_Material for the task_:
[Start of section]

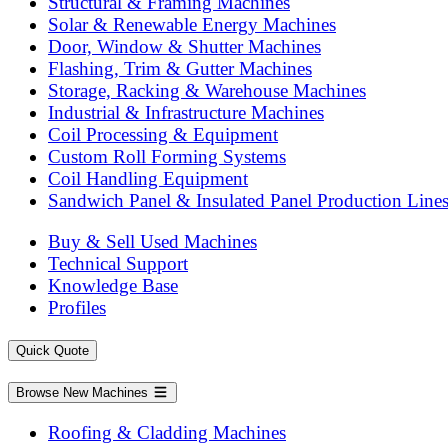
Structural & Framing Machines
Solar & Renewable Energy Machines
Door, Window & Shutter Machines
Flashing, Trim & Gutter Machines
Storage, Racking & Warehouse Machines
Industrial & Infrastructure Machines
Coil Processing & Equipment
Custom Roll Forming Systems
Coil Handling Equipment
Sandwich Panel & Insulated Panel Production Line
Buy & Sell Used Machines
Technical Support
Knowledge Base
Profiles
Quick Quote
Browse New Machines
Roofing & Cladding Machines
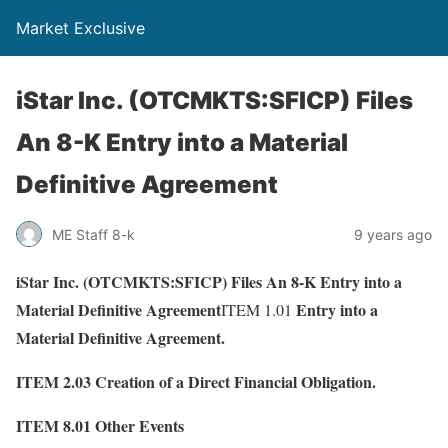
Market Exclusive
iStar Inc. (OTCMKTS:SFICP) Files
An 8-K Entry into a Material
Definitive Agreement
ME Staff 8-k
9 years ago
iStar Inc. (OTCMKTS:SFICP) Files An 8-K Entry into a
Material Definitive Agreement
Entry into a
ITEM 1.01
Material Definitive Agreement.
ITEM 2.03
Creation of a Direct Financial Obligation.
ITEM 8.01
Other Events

[End of section]

Switch "Files" to "Submits" in the stretch of the material from the line containing "Market Exclusive" through the end, and give back only that stretch with nothing else changed.

Market Exclusive
iStar Inc. (OTCMKTS:SFICP) Submits
An 8-K Entry into a Material
Definitive Agreement
ME Staff 8-k
9 years ago
iStar Inc. (OTCMKTS:SFICP) Submits An 8-K Entry into a
Material Definitive Agreement
Entry into a
ITEM 1.01
Material Definitive Agreement.
ITEM 2.03
Creation of a Direct Financial Obligation.
ITEM 8.01
Other Events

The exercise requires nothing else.